We’d need to see the details of these properties, how they’re valued, look at their books, and consider how they could be successfully and sustainably managed, but Hackney Council has a strong record of acquiring commercial properties and running them successfully; integrating them within diverse business environments, an area’s cultural and social fabric, and our wider aspirations and policies. These notions are anathema to the mantra that free-market-drive-for-profit always works best, but this mantra feels increasingly anachronistic in 21st-Century Britain.

A common view, like with business rates, is that Hackney’s just become a victim of its success: ‘the market has spoken, you’re being naive’. Bring on the chains and swap the bakeries, garages and workshops for more profitable bars, estate agents and restaurants. I don’t buy this and I never will. There is a middle ground between the need for profit and freedom from red tape, and the desire for social benefit and diverse economies.

What stands in stark relief to Network Rail is the way Transport for London is now communicating and negotiating rents with tenants in its arches.
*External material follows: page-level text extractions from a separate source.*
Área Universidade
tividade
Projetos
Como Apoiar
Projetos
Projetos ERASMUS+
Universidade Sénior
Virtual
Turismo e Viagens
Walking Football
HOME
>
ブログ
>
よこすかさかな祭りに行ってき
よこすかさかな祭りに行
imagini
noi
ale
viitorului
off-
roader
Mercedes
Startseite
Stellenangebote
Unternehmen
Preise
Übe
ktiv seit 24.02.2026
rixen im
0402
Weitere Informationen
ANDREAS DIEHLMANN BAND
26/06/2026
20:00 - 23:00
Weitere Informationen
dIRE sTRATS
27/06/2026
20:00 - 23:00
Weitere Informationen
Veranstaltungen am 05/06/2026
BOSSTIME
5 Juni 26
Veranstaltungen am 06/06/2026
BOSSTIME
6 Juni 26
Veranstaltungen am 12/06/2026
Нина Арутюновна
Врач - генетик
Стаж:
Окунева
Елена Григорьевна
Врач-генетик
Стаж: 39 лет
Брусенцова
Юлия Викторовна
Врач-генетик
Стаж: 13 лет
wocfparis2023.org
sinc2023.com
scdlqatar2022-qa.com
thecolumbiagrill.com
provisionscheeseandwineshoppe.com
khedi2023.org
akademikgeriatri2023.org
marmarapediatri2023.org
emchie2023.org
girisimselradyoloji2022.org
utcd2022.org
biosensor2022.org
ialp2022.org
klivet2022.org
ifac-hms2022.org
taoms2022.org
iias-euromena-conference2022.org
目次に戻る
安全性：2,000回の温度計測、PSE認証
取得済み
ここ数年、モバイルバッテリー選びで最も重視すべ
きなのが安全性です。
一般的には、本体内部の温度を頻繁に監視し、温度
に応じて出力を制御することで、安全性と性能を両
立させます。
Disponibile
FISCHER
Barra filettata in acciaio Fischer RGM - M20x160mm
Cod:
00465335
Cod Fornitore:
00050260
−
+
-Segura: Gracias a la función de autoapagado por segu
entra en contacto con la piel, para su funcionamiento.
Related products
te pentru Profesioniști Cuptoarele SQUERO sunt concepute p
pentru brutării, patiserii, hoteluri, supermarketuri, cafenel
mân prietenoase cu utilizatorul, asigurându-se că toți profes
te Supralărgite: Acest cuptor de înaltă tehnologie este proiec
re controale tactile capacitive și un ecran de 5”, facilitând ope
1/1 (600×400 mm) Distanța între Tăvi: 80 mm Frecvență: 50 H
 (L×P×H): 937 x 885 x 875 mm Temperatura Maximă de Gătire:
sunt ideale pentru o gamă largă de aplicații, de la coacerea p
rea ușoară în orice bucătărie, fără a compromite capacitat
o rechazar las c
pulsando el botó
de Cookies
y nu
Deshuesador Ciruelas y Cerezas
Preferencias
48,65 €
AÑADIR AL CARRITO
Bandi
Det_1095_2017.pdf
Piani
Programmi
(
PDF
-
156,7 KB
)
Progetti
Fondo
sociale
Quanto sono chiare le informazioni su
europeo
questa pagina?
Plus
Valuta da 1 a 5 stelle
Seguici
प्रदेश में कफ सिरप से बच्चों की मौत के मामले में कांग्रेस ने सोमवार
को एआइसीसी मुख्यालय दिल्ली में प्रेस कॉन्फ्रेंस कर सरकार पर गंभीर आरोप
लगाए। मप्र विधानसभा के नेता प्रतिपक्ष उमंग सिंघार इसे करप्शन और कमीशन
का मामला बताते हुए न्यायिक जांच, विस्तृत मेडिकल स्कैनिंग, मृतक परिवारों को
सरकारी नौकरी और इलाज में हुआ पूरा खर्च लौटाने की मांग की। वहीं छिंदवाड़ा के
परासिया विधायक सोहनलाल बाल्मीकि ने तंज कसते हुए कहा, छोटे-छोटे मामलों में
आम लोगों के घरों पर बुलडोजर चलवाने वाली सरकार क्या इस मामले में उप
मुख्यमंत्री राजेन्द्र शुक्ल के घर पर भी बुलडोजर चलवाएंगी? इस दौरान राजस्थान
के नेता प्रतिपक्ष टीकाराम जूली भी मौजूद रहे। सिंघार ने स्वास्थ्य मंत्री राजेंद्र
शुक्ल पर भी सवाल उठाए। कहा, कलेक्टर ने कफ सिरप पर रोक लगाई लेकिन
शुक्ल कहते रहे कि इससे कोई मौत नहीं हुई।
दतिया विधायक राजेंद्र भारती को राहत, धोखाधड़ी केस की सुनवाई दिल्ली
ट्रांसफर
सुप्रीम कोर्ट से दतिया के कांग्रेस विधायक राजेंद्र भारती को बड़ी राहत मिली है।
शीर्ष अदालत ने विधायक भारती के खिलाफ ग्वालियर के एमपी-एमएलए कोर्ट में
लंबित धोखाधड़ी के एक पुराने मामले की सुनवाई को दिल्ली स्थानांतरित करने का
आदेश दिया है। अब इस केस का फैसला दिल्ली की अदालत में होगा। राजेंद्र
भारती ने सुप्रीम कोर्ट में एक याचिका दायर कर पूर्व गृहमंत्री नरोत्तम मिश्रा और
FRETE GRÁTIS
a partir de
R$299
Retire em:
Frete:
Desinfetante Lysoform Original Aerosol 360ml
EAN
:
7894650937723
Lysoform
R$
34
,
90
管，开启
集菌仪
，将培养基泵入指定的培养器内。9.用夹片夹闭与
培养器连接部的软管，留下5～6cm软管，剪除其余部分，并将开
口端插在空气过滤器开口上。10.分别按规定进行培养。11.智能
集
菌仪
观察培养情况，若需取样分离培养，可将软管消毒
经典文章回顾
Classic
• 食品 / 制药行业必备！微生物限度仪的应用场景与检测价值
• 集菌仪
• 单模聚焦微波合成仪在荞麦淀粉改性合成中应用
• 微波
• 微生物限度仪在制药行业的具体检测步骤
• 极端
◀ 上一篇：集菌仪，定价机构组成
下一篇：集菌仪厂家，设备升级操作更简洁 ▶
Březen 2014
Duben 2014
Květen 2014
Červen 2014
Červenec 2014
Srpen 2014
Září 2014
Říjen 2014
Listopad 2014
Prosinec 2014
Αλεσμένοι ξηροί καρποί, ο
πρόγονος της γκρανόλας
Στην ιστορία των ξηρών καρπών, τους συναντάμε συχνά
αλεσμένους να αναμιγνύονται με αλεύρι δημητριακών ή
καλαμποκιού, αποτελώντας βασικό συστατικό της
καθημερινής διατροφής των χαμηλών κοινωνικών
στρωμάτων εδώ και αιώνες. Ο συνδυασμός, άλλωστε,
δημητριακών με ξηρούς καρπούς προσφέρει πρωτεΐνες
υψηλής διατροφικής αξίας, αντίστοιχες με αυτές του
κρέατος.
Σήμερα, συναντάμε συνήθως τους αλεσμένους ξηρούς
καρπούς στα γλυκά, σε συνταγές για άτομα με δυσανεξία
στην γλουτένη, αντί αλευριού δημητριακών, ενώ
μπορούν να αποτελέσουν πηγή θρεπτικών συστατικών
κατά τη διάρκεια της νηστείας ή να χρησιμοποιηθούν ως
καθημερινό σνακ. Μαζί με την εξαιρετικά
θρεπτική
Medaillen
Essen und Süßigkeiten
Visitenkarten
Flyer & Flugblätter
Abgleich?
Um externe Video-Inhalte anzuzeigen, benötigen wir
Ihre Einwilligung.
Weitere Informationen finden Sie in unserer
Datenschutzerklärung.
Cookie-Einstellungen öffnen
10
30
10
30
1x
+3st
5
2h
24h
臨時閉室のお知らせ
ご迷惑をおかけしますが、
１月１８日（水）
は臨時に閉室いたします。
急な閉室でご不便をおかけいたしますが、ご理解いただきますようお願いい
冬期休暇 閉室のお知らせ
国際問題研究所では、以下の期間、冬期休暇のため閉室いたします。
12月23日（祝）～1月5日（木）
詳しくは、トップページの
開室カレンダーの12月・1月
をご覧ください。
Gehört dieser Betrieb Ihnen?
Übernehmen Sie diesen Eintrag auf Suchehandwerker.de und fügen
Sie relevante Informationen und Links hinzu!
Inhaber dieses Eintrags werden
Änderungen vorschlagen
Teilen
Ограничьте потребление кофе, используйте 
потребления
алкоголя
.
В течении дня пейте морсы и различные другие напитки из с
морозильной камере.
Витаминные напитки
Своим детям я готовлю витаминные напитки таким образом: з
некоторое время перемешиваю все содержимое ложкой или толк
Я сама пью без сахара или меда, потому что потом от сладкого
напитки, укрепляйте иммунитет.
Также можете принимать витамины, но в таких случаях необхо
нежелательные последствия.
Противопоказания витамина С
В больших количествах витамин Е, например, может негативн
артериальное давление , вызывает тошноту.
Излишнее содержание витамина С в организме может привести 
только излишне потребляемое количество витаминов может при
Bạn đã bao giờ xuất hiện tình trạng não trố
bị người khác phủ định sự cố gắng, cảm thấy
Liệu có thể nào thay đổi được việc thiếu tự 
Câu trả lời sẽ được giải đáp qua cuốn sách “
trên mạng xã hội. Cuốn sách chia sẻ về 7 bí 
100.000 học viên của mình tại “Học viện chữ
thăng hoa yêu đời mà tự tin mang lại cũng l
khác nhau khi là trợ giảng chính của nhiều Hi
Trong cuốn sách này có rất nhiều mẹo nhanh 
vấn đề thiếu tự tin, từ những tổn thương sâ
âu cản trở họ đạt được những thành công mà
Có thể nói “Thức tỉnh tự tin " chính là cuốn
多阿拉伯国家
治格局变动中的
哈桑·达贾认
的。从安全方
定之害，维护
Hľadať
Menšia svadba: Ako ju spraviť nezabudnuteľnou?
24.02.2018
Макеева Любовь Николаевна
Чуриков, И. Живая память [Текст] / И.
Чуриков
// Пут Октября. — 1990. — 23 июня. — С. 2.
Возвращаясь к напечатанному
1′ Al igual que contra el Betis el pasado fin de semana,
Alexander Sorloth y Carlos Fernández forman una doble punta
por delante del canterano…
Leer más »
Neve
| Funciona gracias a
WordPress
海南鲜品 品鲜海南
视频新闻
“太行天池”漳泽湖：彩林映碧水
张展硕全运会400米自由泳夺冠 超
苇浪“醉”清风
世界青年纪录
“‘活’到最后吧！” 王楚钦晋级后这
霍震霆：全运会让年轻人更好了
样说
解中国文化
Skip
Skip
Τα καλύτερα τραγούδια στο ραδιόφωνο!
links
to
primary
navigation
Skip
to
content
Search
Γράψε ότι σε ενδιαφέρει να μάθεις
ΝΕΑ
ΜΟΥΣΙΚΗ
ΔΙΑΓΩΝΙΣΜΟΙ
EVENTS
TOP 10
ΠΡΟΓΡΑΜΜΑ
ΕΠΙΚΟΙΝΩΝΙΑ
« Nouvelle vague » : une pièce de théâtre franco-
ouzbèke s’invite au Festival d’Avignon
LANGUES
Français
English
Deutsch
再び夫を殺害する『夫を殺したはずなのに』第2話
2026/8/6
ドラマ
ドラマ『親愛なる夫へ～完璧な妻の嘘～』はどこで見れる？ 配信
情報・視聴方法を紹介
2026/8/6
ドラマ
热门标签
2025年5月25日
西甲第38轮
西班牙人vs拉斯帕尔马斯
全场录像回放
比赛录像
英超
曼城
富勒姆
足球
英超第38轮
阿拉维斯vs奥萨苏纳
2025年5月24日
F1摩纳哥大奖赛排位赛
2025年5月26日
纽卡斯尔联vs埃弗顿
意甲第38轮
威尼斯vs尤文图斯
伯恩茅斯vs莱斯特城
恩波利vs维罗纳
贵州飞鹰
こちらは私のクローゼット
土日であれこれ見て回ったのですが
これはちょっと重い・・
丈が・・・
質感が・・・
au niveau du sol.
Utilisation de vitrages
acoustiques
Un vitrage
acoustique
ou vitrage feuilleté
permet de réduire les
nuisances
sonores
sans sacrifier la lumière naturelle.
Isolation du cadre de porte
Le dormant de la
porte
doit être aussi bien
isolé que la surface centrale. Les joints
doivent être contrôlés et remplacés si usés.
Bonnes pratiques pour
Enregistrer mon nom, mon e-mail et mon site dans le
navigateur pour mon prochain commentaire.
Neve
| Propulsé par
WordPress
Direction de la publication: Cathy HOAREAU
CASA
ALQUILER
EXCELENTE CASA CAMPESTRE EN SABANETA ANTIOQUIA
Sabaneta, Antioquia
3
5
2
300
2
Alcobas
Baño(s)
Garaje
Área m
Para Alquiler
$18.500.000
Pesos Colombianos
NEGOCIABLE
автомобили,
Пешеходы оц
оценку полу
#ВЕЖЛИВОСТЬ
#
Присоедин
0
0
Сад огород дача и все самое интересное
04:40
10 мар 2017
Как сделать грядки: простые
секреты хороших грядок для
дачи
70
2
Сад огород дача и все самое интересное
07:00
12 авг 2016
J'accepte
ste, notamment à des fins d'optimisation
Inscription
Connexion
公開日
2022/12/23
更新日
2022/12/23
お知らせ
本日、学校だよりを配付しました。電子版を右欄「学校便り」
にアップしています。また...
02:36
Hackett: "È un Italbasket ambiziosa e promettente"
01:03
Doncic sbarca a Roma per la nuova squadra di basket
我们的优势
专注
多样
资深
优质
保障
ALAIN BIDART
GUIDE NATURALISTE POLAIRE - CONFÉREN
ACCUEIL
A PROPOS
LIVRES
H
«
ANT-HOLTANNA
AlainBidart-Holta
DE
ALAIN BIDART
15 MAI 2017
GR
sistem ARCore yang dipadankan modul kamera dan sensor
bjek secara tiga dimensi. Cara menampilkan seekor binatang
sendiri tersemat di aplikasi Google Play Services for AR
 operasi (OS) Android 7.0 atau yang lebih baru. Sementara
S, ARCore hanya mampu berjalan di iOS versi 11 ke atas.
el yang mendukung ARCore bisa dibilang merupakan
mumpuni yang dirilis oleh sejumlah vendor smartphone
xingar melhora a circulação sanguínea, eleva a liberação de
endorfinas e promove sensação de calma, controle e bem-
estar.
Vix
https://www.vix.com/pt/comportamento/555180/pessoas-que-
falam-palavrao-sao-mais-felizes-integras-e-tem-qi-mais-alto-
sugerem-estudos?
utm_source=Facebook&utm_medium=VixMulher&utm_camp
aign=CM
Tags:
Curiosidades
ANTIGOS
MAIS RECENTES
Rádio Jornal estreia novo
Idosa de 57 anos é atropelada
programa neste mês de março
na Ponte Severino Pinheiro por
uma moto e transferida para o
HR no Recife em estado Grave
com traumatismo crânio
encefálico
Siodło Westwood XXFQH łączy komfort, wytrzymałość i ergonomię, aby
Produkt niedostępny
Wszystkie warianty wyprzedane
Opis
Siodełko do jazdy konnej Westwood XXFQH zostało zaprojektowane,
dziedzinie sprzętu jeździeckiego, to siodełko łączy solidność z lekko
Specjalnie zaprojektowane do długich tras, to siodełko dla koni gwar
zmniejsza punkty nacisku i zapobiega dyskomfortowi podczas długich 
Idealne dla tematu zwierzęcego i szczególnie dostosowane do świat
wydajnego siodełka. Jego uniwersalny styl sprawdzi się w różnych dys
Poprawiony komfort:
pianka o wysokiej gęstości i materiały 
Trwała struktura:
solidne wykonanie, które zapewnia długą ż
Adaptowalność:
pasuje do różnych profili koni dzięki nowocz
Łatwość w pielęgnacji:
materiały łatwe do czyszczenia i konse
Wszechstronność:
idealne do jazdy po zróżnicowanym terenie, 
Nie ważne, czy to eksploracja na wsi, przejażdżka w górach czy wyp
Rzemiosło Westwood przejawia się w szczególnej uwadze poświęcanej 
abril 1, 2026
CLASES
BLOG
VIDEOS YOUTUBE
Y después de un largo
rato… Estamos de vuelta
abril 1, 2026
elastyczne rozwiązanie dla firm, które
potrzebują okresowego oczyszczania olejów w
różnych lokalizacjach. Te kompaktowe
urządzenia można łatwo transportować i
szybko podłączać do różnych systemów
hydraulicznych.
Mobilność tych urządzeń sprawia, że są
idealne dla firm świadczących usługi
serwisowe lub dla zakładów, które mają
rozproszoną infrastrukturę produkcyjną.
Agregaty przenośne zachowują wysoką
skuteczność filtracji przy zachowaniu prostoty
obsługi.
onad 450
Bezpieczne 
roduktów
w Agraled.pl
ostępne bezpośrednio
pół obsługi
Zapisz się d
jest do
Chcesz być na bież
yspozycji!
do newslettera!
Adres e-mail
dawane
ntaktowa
At the same time we starting raising concerns with Network Rail, we were doing the same with TfL. The difference is that they decided to take a more collaborative approach with tenants, councils and other groups. I understand this is the result of a shift in strategy and investment in new teams, and should be applauded. It’s a clear demonstration that a more sophisticated approach to tenant management is entirely possible.

Transport Minister Jo Johnson has reportedly agreed to consider alternatives to Network Rail’s current approach. Let’s hope this was more than just platitudes to diffuse a meeting with campaigners, and heralds the start of a more collaborative and sustainable way of doing business and cultivating our independents, not destroying them.